---------- SUPPLIED PASSAGE

Recordings and podcasts of the 2012 workshops (as well as workshops from previous years) are available online:
Bringing Science to Cancer Survivors: Workshop Series Reaches a Milestone
The Cancer Survivorship Series, "Living With, Through, and Beyond Cancer," recently concluded its 10th year, with record numbers of attendees participating in the teleconferences. For the past decade, the free workshop series has offered cancer survivors, their friends and families, and health care professionals practical information to help them cope with concerns and issues that arise after treatment ends.
More than 10,000 people participated in this year's series of four workshops, reported workshop co-moderator Dr. Carolyn Messner, director of Education and Training at CancerCare. Each hour-long session drew more than 3,000 callers.
"I love listening to the calls," wrote one survivor in a workshop evaluation. "I feel as though the expert presenters—and the other survivors asking them questions—are speaking directly to me about issues that affect my life."
Another participant, who took part in a previous year's workshop on fatigue and methods for addressing sleep problems, commented, "I finally tried some of those mind-body techniques and they worked! They help me sleep better!"
NCI, along with the Lance Armstrong Foundation (now LIVESTRONG), originally joined CancerCare in establishing the survivorship series because "it allows us to feature some more cutting-edge science on a platform that has enormous reach," explained Dr. Julia Rowland, director of NCI's Office of Cancer Survivorship. "What it does brilliantly is not only features the science but also allows the scientific community to interpret their findings for a lay audience and thereby make them much more accessible to the public."
The teleconference workshops have drawn participants from more than two dozen countries. "I think the global reach of this program is really impressive and reflects the growing demand for this type of information around the world," Dr. Rowland continued.
The current planning committee is drawn from the three founding organizations, as well as from the other partner organizations: the American Cancer Society, the Intercultural Cancer Council, Living Beyond Breast Cancer, and the National Coalition for Cancer Survivorship.
Each workshop kicks off with a 30-minute presentation, starting with the perspective of a cancer survivor or caregiver, Dr. Messner said. For example, in this year's workshop on "Recapturing Joy and Finding Meaning," Dr. Keith Bellizzi, a 15-year cancer survivor who is also a researcher in survivorship studies at the University of Connecticut, contributed the survivor's perspective. "I shared my experience with cancer and discussed how understanding the meaning of the cancer experience was an important part of the healing process for me," he said.
The survivor perspective is followed by brief presentations by two content experts who provide the latest evidence-based findings related to the workshop topic.
Discussions sparked by questions from workshop participants make up the remainder of each session. "We can't take everyone's questions, but we do take a fair number," Dr. Messner said. "We don't prescreen the questions, which is another thing that is really exciting about the program. We have to be prepared and think ahead of time what questions might be coming in and how we want to handle them."
For the rare questions that cannot be answered quickly by one of the workshop experts, callers are referred to the toll-free number for CancerCare (1-800-813-4673) or to the NCI Cancer Information Service (1-800-4-CANCER).
Suggestions and evaluations provided by attendees help guide the topics chosen for the next year's workshops, Dr. Messner noted. A few years ago, the series added a workshop to allow one workshop each year to be devoted to issues faced by caregivers.
Topics and speakers for the 2013 Cancer Survivorship Series will be announced in December.

--------------------
---------- GIVEN RECORDS

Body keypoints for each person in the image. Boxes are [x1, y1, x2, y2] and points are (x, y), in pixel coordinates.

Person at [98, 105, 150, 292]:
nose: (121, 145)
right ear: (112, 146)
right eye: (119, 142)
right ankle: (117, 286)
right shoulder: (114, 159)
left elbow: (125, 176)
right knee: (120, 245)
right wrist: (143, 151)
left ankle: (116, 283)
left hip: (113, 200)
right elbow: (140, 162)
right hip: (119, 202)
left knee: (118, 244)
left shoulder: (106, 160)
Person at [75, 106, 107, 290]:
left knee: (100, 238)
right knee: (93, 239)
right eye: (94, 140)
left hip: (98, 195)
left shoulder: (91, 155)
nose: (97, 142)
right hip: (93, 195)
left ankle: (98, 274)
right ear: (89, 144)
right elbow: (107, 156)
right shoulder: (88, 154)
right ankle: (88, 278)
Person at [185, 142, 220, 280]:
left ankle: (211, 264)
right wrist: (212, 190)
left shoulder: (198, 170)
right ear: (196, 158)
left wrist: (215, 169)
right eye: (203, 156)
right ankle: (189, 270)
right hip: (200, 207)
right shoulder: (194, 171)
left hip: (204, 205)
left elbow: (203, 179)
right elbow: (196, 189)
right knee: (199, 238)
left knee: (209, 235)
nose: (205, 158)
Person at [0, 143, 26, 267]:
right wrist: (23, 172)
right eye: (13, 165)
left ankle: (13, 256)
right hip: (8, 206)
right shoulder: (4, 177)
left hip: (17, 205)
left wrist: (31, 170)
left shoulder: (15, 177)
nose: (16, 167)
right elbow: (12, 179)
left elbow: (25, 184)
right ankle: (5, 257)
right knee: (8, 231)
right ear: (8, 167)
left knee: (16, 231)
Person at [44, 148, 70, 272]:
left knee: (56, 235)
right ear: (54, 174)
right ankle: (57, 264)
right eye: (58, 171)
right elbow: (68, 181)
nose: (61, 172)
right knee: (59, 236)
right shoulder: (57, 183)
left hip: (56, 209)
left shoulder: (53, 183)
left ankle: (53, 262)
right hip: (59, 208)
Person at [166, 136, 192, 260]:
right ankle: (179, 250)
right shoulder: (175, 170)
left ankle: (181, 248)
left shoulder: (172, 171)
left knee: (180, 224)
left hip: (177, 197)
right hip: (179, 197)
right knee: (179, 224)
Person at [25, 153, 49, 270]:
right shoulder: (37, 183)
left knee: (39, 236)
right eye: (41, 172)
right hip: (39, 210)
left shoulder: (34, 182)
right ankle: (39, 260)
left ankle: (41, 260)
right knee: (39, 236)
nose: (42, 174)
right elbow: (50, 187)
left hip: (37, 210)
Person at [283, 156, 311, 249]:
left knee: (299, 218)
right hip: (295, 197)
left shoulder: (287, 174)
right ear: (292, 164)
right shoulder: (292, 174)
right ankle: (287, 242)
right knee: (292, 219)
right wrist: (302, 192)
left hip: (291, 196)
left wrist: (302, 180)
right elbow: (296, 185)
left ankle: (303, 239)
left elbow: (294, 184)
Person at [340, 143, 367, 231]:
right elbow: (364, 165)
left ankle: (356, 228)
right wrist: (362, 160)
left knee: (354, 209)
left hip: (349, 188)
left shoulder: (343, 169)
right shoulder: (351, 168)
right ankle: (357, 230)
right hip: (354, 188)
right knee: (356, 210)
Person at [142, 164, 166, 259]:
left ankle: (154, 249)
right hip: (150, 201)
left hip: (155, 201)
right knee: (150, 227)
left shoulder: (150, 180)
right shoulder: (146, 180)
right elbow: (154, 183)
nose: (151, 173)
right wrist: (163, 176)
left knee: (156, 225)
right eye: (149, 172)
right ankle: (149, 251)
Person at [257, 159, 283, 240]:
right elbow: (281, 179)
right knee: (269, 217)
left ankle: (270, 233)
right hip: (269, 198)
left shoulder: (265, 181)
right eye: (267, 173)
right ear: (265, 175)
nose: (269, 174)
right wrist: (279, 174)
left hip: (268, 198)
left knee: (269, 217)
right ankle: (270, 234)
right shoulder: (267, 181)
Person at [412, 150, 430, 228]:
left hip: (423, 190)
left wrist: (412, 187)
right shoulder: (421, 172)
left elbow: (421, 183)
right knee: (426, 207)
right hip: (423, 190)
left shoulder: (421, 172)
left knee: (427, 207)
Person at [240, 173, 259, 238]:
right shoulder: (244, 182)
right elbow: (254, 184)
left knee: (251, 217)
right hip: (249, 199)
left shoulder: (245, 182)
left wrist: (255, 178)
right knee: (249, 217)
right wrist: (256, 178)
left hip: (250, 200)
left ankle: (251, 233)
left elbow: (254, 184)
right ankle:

--------------------

Condense the paragraph in the survivorship workshop article that begins "Each workshop kicks off," keeping its main facts. These records were drawn from a separate source.

* TASK RESPONSE:
Each workshop opens with a 30-minute presentation, beginning with a cancer survivor's or caregiver's perspective, according to Dr. Messner. In this year's "Recapturing Joy and Finding Meaning" workshop, that perspective came from Dr. Keith Bellizzi, a 15-year cancer survivor and survivorship researcher at the University of Connecticut. He shared his experience and explained that understanding the meaning of his cancer experience was an important part of his healing.